As part of the workshop, live coral samples were collected from donor colonies at sites surrounding Little Cayman and transported back to a temporary nursery site, where they were cut into small fragments and attached to lines suspended underwater.
“Removing coral branches for use in a nursery does not harm the donor colony or the donated branch,” said Katie Lohr, CCMI’s Conservation coordinator and leader of the nursery project in Little Cayman. “Additionally, staghorn coral has been shown to grow faster in a nursery setting than it does in the wild.”
Once the corals grow large enough in the nursery, they will be fragmented again and the fragments will be put back into the nursery, thereby increasing the number of colonies in the nursery without requiring the removal of any additional wild tissue. Ultimately, the nursery colonies will be returned to the wild, which will increase the number of healthy staghorn colonies on the reef. The hope is that these “outplanted” corals will grow large enough to spawn.

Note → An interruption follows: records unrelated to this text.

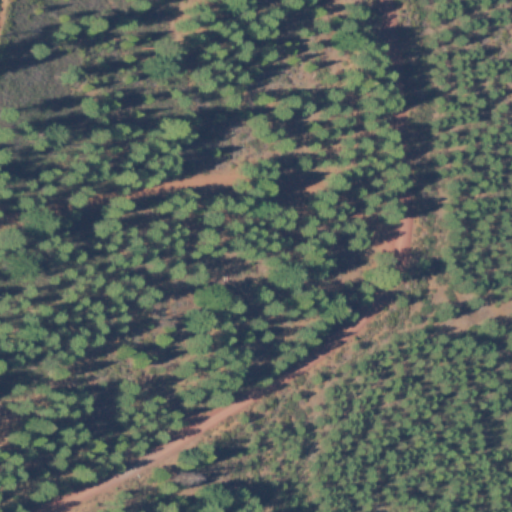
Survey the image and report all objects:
road: (202, 182)
road: (338, 330)
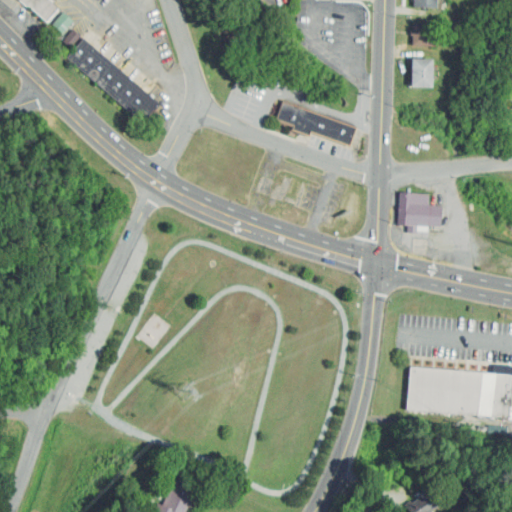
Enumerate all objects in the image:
building: (427, 2)
building: (423, 4)
building: (41, 7)
building: (43, 7)
building: (62, 22)
building: (427, 32)
building: (422, 35)
building: (74, 37)
road: (382, 46)
road: (140, 48)
road: (350, 58)
road: (193, 70)
building: (427, 70)
building: (419, 73)
building: (115, 78)
building: (111, 81)
road: (237, 84)
road: (26, 102)
road: (327, 107)
road: (381, 108)
road: (262, 114)
building: (318, 121)
building: (314, 123)
road: (497, 163)
road: (332, 164)
road: (466, 166)
road: (167, 186)
building: (420, 210)
building: (421, 211)
traffic signals: (377, 266)
road: (444, 280)
road: (255, 292)
road: (96, 310)
road: (372, 322)
road: (458, 338)
building: (461, 390)
power tower: (184, 392)
building: (457, 393)
road: (27, 405)
road: (285, 493)
building: (180, 497)
building: (176, 498)
building: (425, 502)
building: (421, 504)
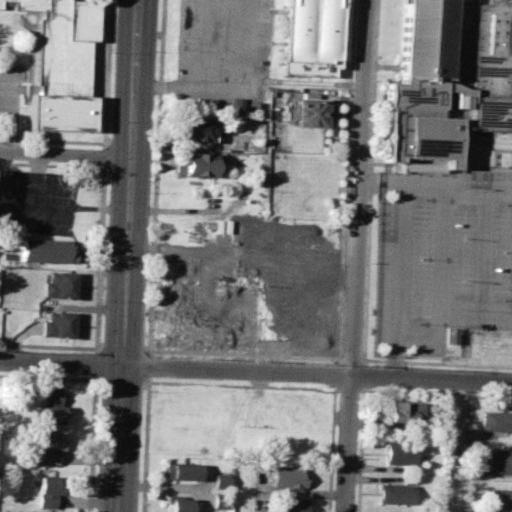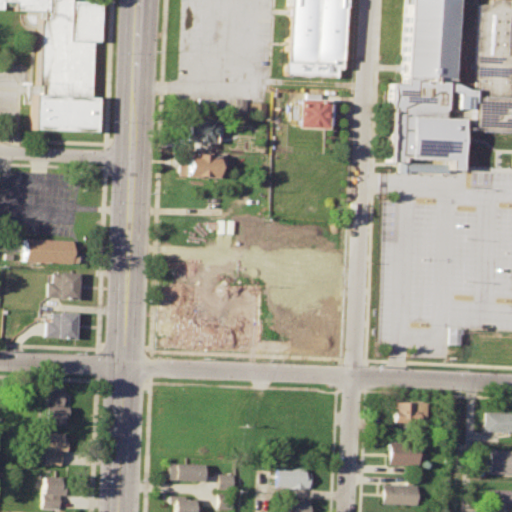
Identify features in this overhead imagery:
building: (310, 36)
building: (309, 37)
road: (244, 38)
parking lot: (222, 48)
street lamp: (157, 51)
street lamp: (113, 52)
building: (57, 63)
building: (61, 63)
road: (106, 73)
road: (189, 76)
building: (445, 84)
building: (445, 84)
building: (235, 106)
building: (236, 106)
building: (255, 109)
building: (256, 109)
building: (309, 113)
building: (310, 113)
street lamp: (111, 120)
street lamp: (154, 121)
building: (198, 129)
building: (196, 130)
road: (52, 140)
road: (65, 155)
road: (104, 155)
road: (0, 164)
road: (51, 164)
building: (196, 165)
building: (198, 165)
road: (42, 177)
road: (346, 179)
road: (370, 179)
road: (19, 187)
road: (359, 188)
street lamp: (151, 193)
street lamp: (108, 201)
parking lot: (36, 205)
road: (500, 240)
building: (46, 250)
building: (45, 251)
road: (485, 251)
road: (127, 256)
parking lot: (442, 256)
road: (99, 258)
road: (399, 258)
road: (441, 261)
road: (153, 270)
building: (58, 286)
building: (58, 286)
street lamp: (104, 301)
street lamp: (146, 301)
building: (57, 324)
building: (197, 324)
building: (201, 324)
building: (57, 325)
building: (450, 335)
building: (452, 335)
road: (17, 338)
road: (47, 347)
road: (98, 349)
road: (123, 349)
road: (151, 350)
road: (352, 359)
road: (437, 362)
road: (61, 364)
road: (96, 364)
road: (150, 366)
road: (317, 375)
road: (244, 386)
road: (347, 388)
street lamp: (100, 391)
street lamp: (143, 392)
road: (434, 394)
building: (50, 396)
building: (53, 407)
building: (403, 411)
building: (402, 412)
building: (51, 414)
building: (496, 421)
building: (496, 421)
road: (93, 443)
road: (146, 444)
road: (348, 444)
road: (467, 446)
building: (49, 447)
building: (51, 448)
road: (359, 451)
road: (331, 452)
building: (400, 452)
building: (399, 453)
building: (499, 460)
building: (499, 461)
building: (180, 471)
building: (181, 471)
building: (288, 476)
building: (288, 477)
street lamp: (140, 480)
building: (221, 480)
building: (220, 481)
street lamp: (96, 482)
building: (48, 490)
building: (47, 491)
building: (395, 493)
building: (395, 494)
building: (498, 498)
building: (499, 498)
building: (220, 500)
building: (176, 503)
building: (177, 504)
building: (290, 505)
building: (290, 505)
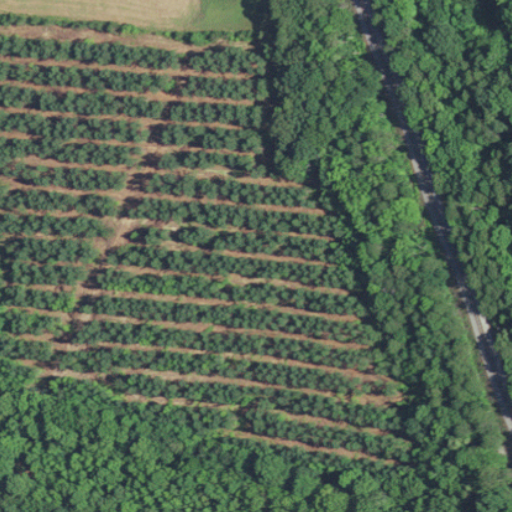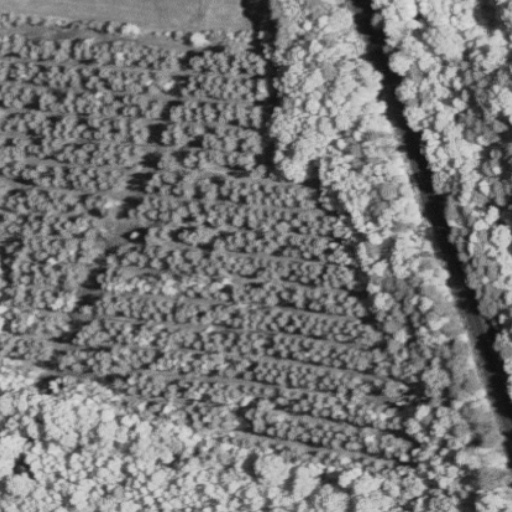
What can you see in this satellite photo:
railway: (436, 204)
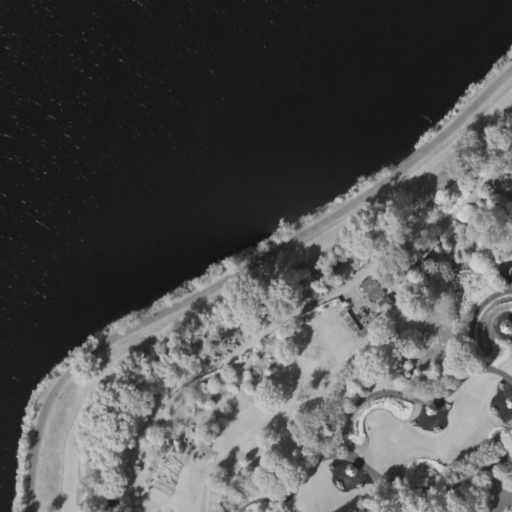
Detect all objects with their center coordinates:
road: (433, 170)
road: (510, 189)
road: (470, 198)
park: (256, 256)
road: (237, 274)
road: (207, 306)
building: (370, 320)
road: (261, 331)
road: (472, 335)
park: (345, 382)
road: (395, 393)
road: (69, 427)
road: (368, 470)
road: (492, 481)
road: (60, 488)
road: (501, 498)
road: (425, 501)
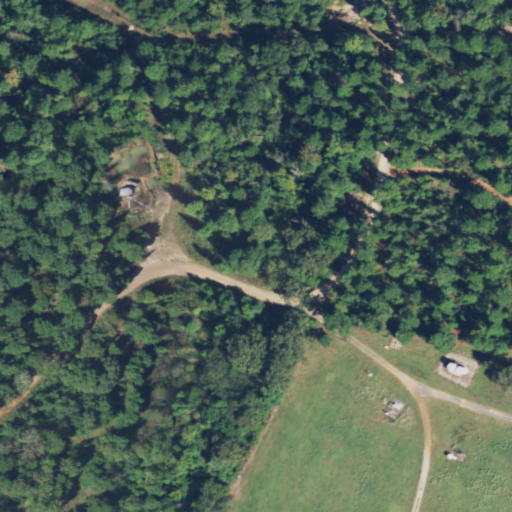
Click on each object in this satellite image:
road: (379, 161)
road: (244, 285)
road: (427, 445)
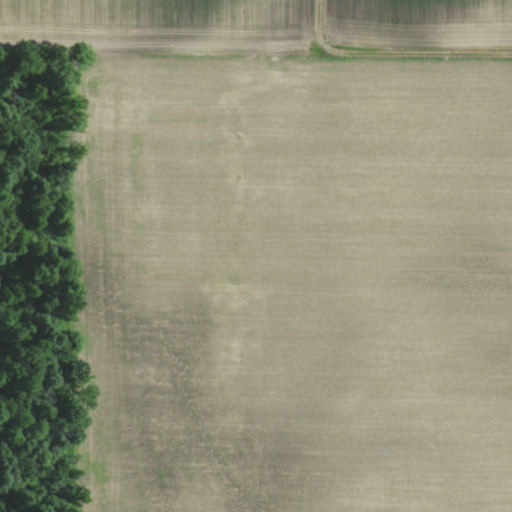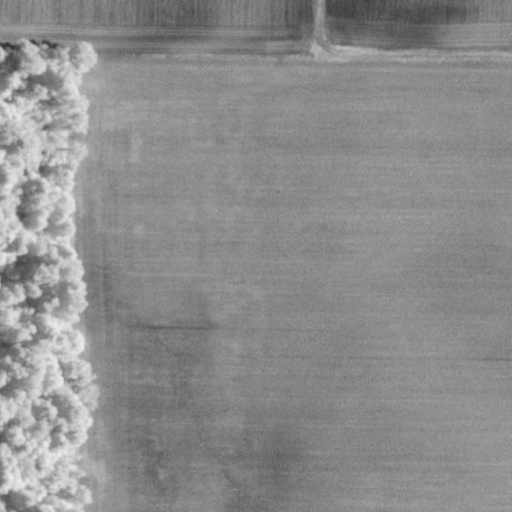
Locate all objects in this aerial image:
road: (394, 48)
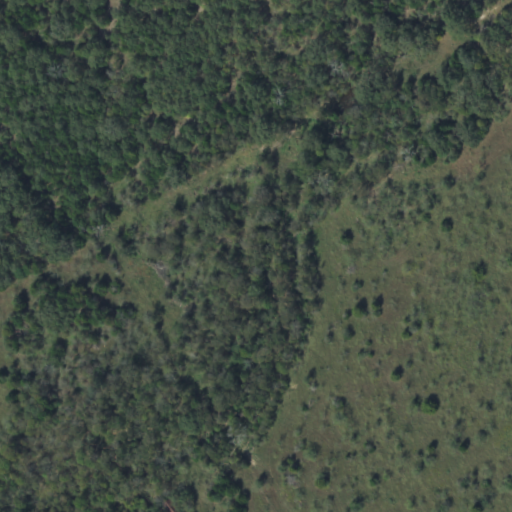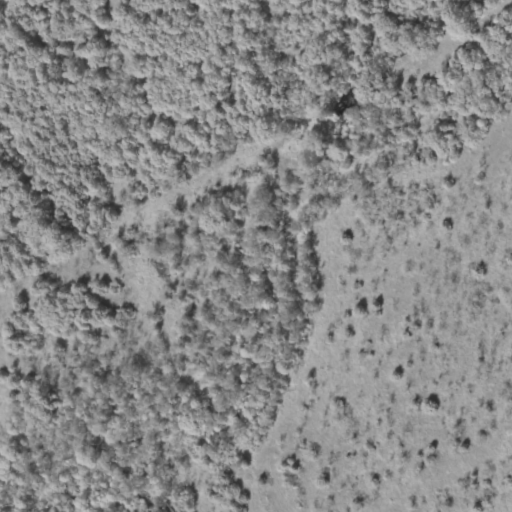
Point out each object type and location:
road: (295, 207)
road: (256, 373)
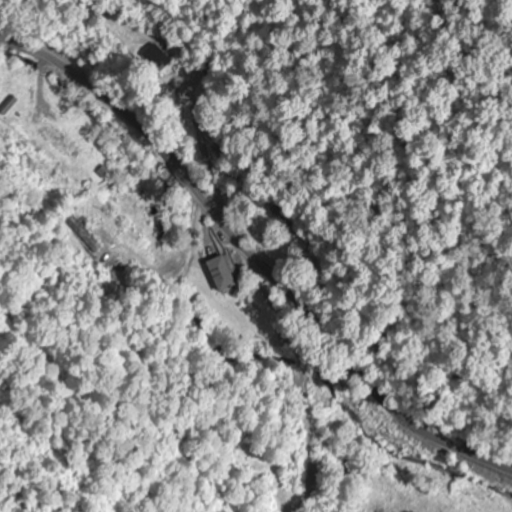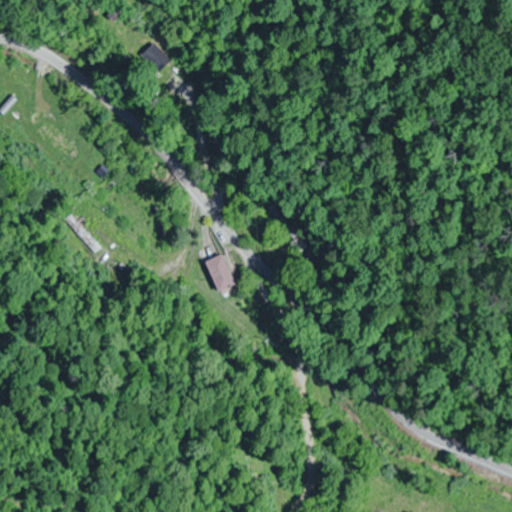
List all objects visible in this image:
building: (156, 59)
building: (59, 142)
building: (84, 234)
road: (254, 255)
building: (222, 273)
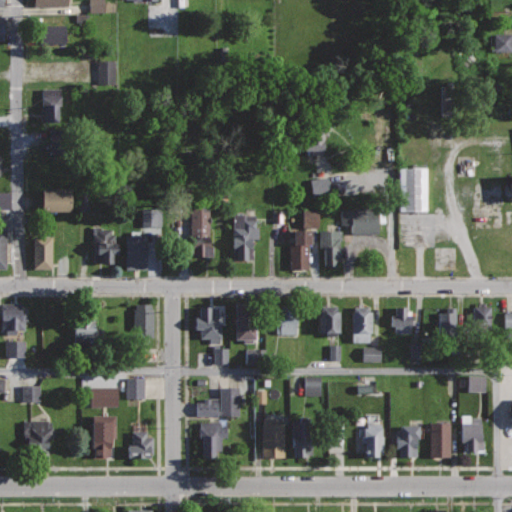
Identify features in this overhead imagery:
building: (126, 0)
building: (49, 2)
building: (0, 3)
building: (1, 3)
building: (48, 3)
building: (94, 6)
road: (169, 16)
building: (0, 29)
building: (1, 29)
building: (49, 32)
building: (50, 35)
building: (501, 43)
building: (105, 73)
building: (49, 103)
building: (49, 105)
building: (312, 134)
building: (310, 142)
road: (17, 143)
building: (0, 168)
building: (511, 185)
building: (317, 186)
building: (510, 188)
building: (411, 189)
building: (413, 189)
building: (54, 199)
building: (81, 201)
building: (308, 218)
building: (149, 220)
building: (359, 220)
building: (198, 222)
building: (199, 230)
building: (243, 234)
building: (241, 236)
building: (301, 238)
building: (198, 239)
building: (102, 244)
building: (103, 245)
building: (330, 246)
building: (328, 247)
building: (1, 248)
building: (3, 248)
building: (199, 250)
building: (297, 250)
building: (42, 251)
building: (135, 251)
building: (40, 253)
building: (133, 253)
road: (10, 276)
road: (266, 276)
road: (256, 287)
road: (77, 294)
building: (13, 315)
building: (11, 316)
building: (479, 316)
building: (481, 318)
building: (287, 319)
building: (328, 319)
building: (400, 319)
building: (507, 320)
building: (142, 321)
building: (245, 321)
building: (400, 321)
building: (445, 321)
building: (207, 322)
building: (243, 322)
building: (326, 322)
building: (55, 323)
building: (141, 323)
building: (361, 323)
building: (444, 323)
building: (206, 325)
building: (284, 327)
building: (82, 330)
building: (86, 330)
building: (13, 349)
building: (333, 352)
building: (369, 354)
building: (219, 355)
building: (253, 356)
road: (303, 371)
road: (185, 380)
building: (474, 383)
building: (1, 385)
building: (310, 385)
building: (362, 387)
building: (133, 388)
building: (28, 393)
building: (102, 396)
building: (258, 397)
road: (174, 399)
building: (227, 402)
building: (207, 406)
building: (205, 408)
building: (102, 432)
building: (470, 432)
building: (469, 433)
building: (37, 434)
building: (100, 434)
building: (36, 436)
building: (210, 436)
building: (301, 436)
building: (271, 437)
building: (373, 438)
building: (438, 438)
building: (210, 439)
building: (300, 439)
building: (406, 439)
building: (370, 440)
building: (437, 440)
building: (270, 441)
building: (405, 441)
building: (139, 444)
building: (138, 446)
road: (156, 458)
road: (256, 485)
road: (499, 499)
road: (83, 500)
road: (345, 503)
building: (137, 509)
building: (437, 510)
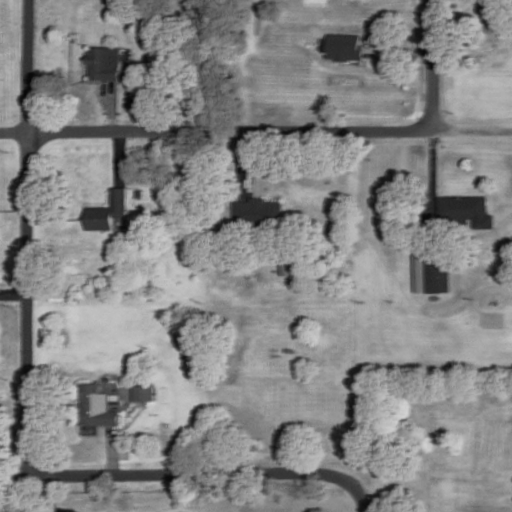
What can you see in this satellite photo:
building: (495, 16)
building: (346, 44)
building: (345, 46)
road: (402, 49)
building: (105, 60)
building: (104, 62)
road: (434, 64)
road: (29, 65)
road: (112, 103)
road: (270, 128)
road: (14, 130)
road: (121, 154)
road: (249, 155)
road: (434, 157)
building: (468, 207)
building: (108, 208)
building: (466, 209)
building: (260, 210)
building: (108, 211)
building: (258, 211)
building: (287, 264)
building: (290, 267)
building: (432, 270)
building: (432, 273)
road: (15, 292)
road: (30, 306)
building: (146, 390)
building: (145, 392)
building: (99, 405)
building: (97, 407)
road: (114, 450)
road: (202, 473)
road: (365, 497)
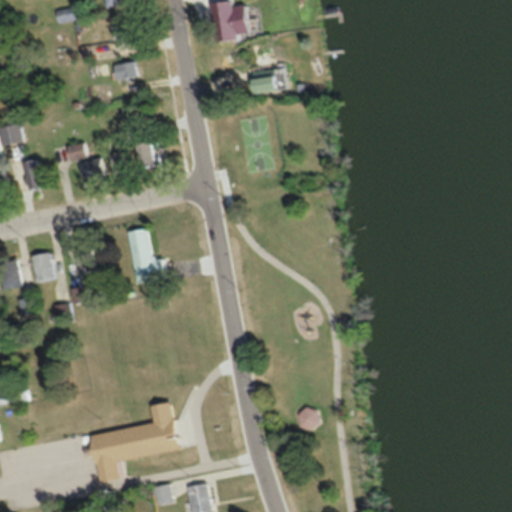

“These techniques are proving successful in other areas of the Caribbean, and while focus should not be removed on safeguarding our existing coral reefs, we are excited about the potential these kind of approaches offer to assist the natural recovery of this once very abundant and important reef species,” said John Bothwell, the Department of Environment’s senior research officer and part of the DOE’s project oversight group.
“More healthy, mature colonies on the reef mean more chances for successful spawning. By growing corals in our nursery and then outplanting them back to the reef, we will give this endangered species a better chance of recovering naturally,” Ms Lohr said.
Staghorn coral is so named because its shape resembles male deer antlers. Its branches can grow to more than 6.5 feet. Since 1980, its population has declined by 98 per cent, according to the National Oceanic and Atmospheric Administration Fisheries’ Office of Protected Resources.
Staghorn coral is listed as critically endangered on the International Union for Conservation of Nature’s Red List of Threatened Species.